Iran,  The Left

Marg Bar Diktator: general strike In Iranian Kurdistan, silence In the West

Cross-posted from Terry Glavin

Iranian Kurds have launched one of their largest strikes in recent years, closing shops and bazaars in nearly all Sunni Kurdish cities and towns in eastern Iran to protest the execution of five people, including four Kurdish activists, on Sunday. Among the lynched was teachers’ union activist Farzad Kamangar.

Sunday’s executions brought the total for the weekend to 11. Six men convicted of drug smuggling were hanged on Saturday, but the executions are clearly intended to discourage people from rallying against the government on June 12, the anniversary of the “re-election” of the Khomeinist puppet Mahmoud Ahmedinejad.

This morning we learn that the regime’s thugs have now arrested Ejlal Qavamai, spokesman for Kurdistan Human Rights Organization. His arrest appears to be connected with his interview with the media regarding the general strike.

Meanwhile, in Afghanistan, about 1,000 protesters demonstrated against the Tehran regime’s ill-treatment and execution of Afghan refugees. The protesters threw eggs on the gate of Tehran’s consulate in the eastern city of Jalalabad and burned an effigy of Iran’s clerical dictator Ayatollah Ali Khamenei.

And yet all is quiet on the western front. Barely a word about any of this in the mainstream press. No marches in the streets in solidarity with our Iranian sisters and brothers. Why?

“In the West, the Left sees only the Ahmadinejad propaganda — death to the U.S., death to imperialism. It claims it is anti-capitalist, anti-imperialist, but the people in Iran know that this is baloney,” says Mehdi Kouhestaninejad, a senior officer with the Canadian Labour Congress. “We have to challenge our attitudes. We have to recognize that there is no connection between the Left in the West and the Left in Iran.”

We could start by exposing the regime’s apologists and the Khomeinist crackpots that have found such a welcoming roost for themselves in certain “anti-war” circles.
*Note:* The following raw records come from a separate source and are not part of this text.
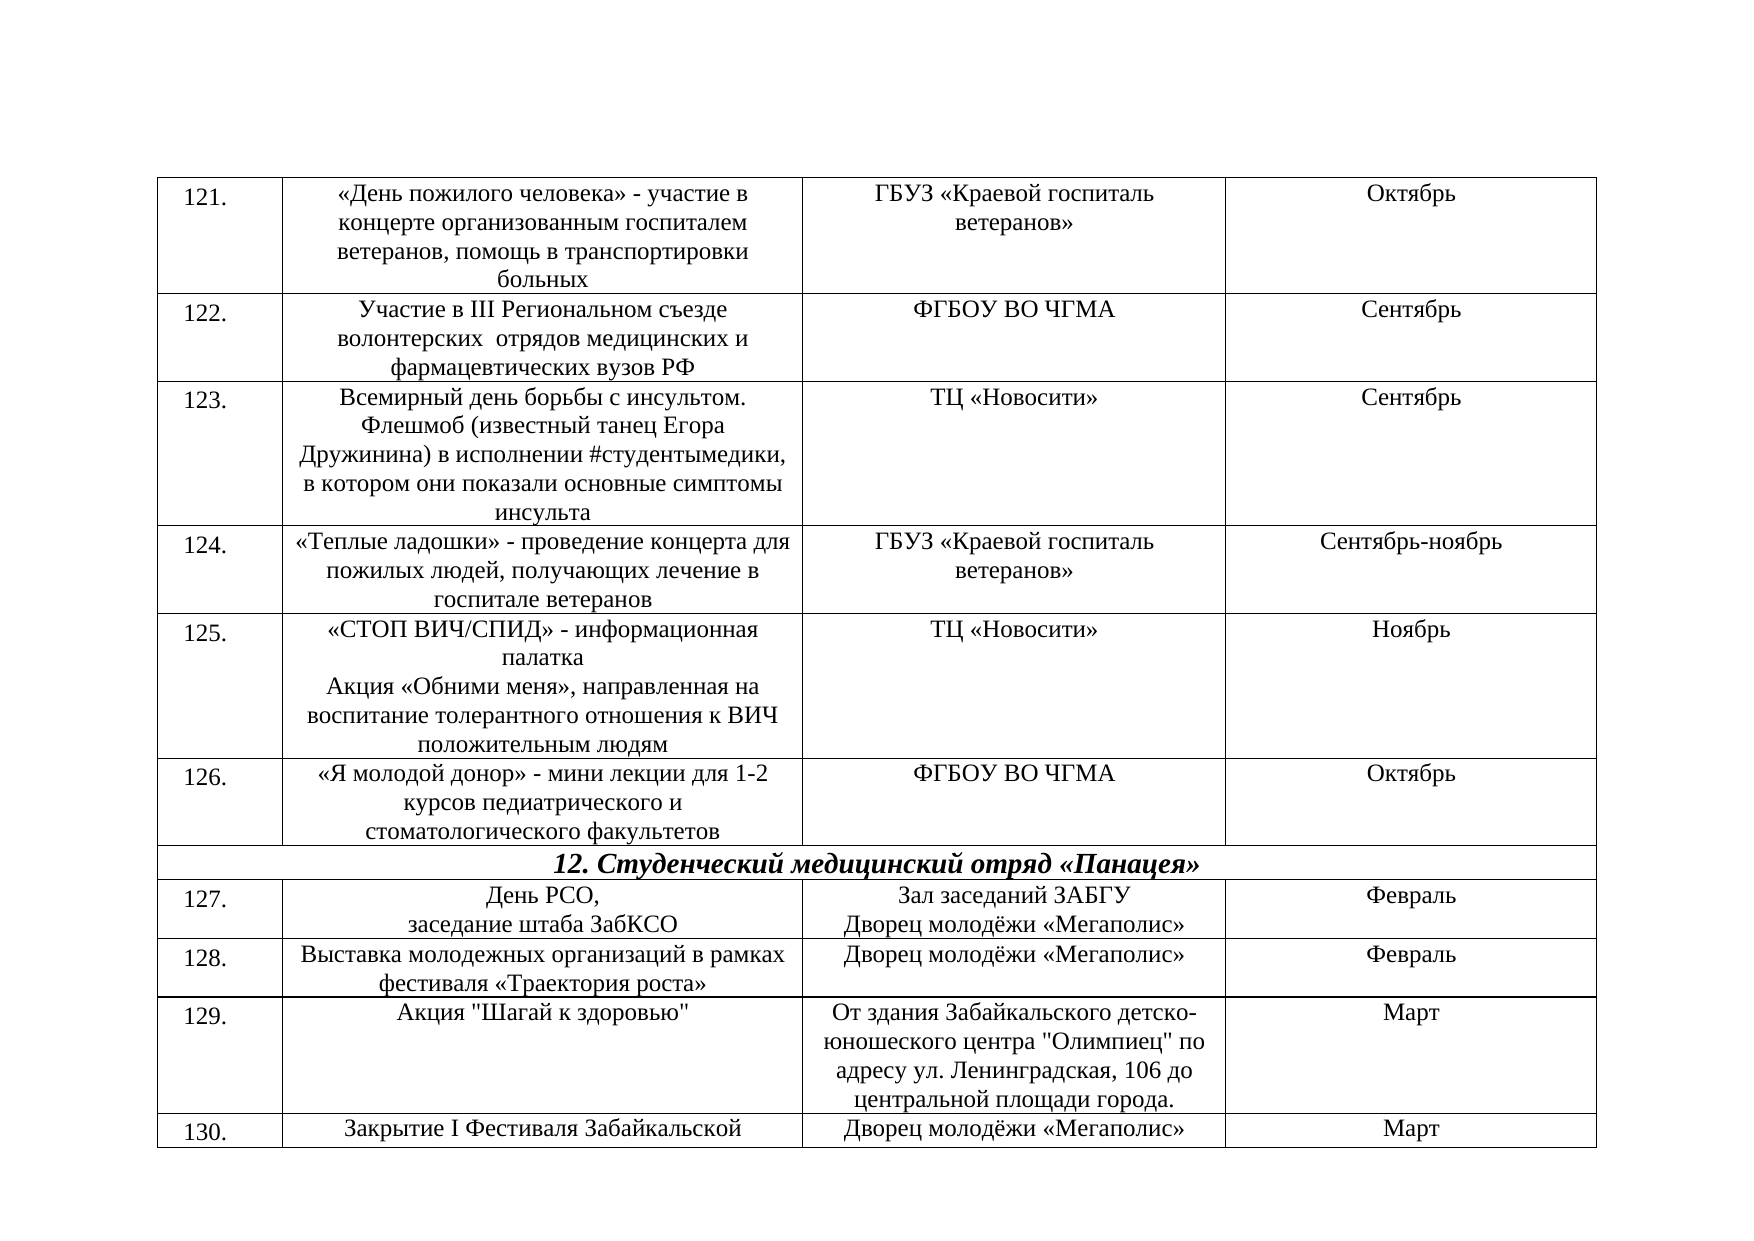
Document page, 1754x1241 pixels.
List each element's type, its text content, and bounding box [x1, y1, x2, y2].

table_cell [158, 382, 282, 525]
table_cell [803, 1114, 1225, 1147]
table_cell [803, 178, 1225, 293]
table_cell ТЦ «Новосити» [803, 382, 1225, 525]
table_cell Март [1226, 998, 1596, 1112]
table_cell Дворец молодёжи «Мегаполис» [803, 939, 1225, 996]
table_cell День РСО, заседание штаба ЗабКСО [283, 880, 802, 938]
table_cell Февраль [1226, 880, 1596, 938]
table_cell ТЦ «Новосити» [803, 614, 1225, 757]
table_cell [158, 526, 282, 613]
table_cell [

We could also leave off with the inane “Hands Off Iran” and “Israel Apartheid Week” mumbo-jumbo and acknowledge how deep the rot has spread.

As Samira Mohyeddin’s bravely observes: “The United Nations have now enshrined my right to be stoned, they have enshrined my judicious right to be half a person; my right not to divorce or child custody, my right to no freedom of mobility, my right not to higher education after marriage without permission of my husband. The country that guarantees my subjugated role in society is now sitting on the women’s council of the United Nations.”
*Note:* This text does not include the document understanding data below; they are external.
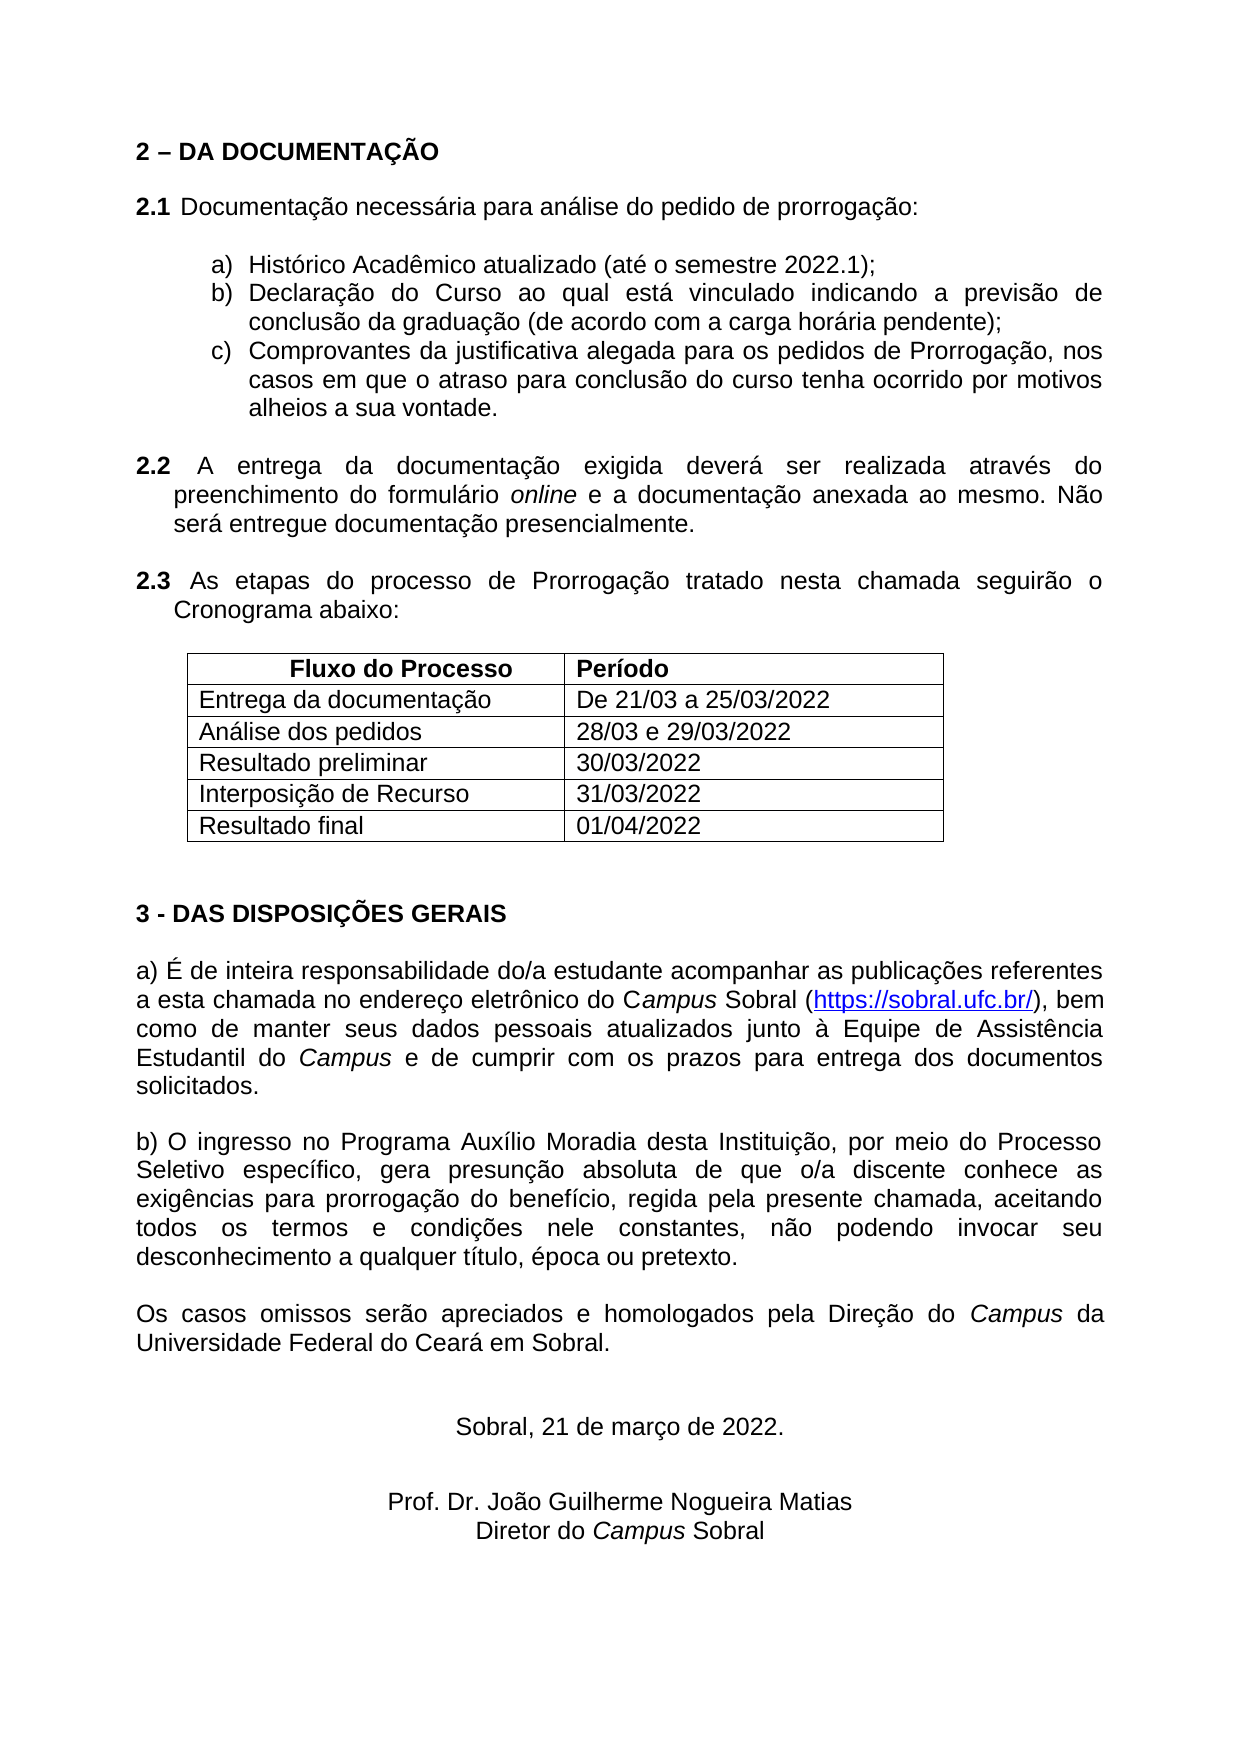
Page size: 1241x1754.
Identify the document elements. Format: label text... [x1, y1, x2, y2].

list - DAS DISPOSIÇÕES GERAIS [136, 899, 1198, 928]
table_cell 30/03/2022 [565, 748, 943, 778]
text Diretor do Campus Sobral [150, 1516, 1090, 1545]
list Documentação necessária para análise do pedido de prorrogação: [136, 192, 1198, 221]
list Comprovantes da justificativa alegada para os pedidos de Prorrogação, nos casos em que o atraso para conclusão do curso tenha ocorrido por motivos alheios a sua vontade. [211, 336, 1104, 422]
table_cell 01/04/2022 [565, 811, 943, 841]
list A entrega da documentação exigida deverá ser realizada através do preenchimento do formulário online e a documentação anexada ao mesmo. Não será entregue documentação presencialmente. [136, 451, 1104, 537]
list – DA DOCUMENTAÇÃO [136, 137, 1198, 166]
table_cell 28/03 e 29/03/2022 [565, 717, 943, 747]
text Os casos omissos serão apreciados e homologados pela Direção do Campus da Universidade Federal do Ceará em Sobral. [136, 1299, 1104, 1357]
table_cell Análise dos pedidos [188, 717, 564, 747]
table_header Período [565, 654, 943, 684]
table_cell Entrega da documentação [188, 685, 564, 716]
table_cell Resultado preliminar [188, 748, 564, 778]
list É de inteira responsabilidade do/a estudante acompanhar as publicações referentes a esta chamada no endereço eletrônico do Campus Sobral (https://sobral.ufc.br/), bem como de manter seus dados pessoais atualizados junto à Equipe de Assistência Estudantil do Campus e de cumprir com os prazos para entrega dos documentos solicitados. [136, 956, 1105, 1100]
table_cell Resultado final [188, 811, 564, 841]
list Declaração do Curso ao qual está vinculado indicando a previsão de conclusão da graduação (de acordo com a carga horária pendente); [211, 278, 1104, 336]
list O ingresso no Programa Auxílio Moradia desta Instituição, por meio do Processo Seletivo específico, gera presunção absoluta de que o/a discente conhece as exigências para prorrogação do benefício, regida pela presente chamada, aceitando todos os termos e condições nele constantes, não podendo invocar seu desconhecimento a qualquer título, época ou pretexto. [136, 1126, 1104, 1270]
table_cell Interposição de Recurso [188, 780, 564, 810]
table_cell De 21/03 a 25/03/2022 [565, 685, 943, 716]
text Prof. Dr. João Guilherme Nogueira Matias [150, 1487, 1090, 1516]
table_header Fluxo do Processo [188, 654, 564, 684]
table_cell 31/03/2022 [565, 780, 943, 810]
list As etapas do processo de Prorrogação tratado nesta chamada seguirão o Cronograma abaixo: [136, 566, 1104, 623]
text Sobral, 21 de março de 2022. [150, 1412, 1090, 1440]
list Histórico Acadêmico atualizado (até o semestre 2022.1); [211, 250, 1104, 278]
Talk like that will get you killed in Iran. Lynched, to be more specific, by the state. There are more than 130 offences punishable by the death penalty in Iran. They include “sex crimes” such as adultery and homosexuality, apostasy, heresy, blasphemy, having a civilized affection for alcoholic spirits, and possession of drugs.

The crime committed by teacher and trade unionist Farzad Kamangar? “Enmity against God.” After a trial that lasted a mere seven minutes, Kamangar languished in prison for nearly five years before he was hanged last Sunday. In his last letter from Evin prison, he wrote: “Is it possible to be a teacher and not show the way to the sea to the small fish? Is it possible to stare into the eyes of the children of this nation and remain silent? Is it possible to accept the responsibility of being a teacher and informing the people, but not say anything?”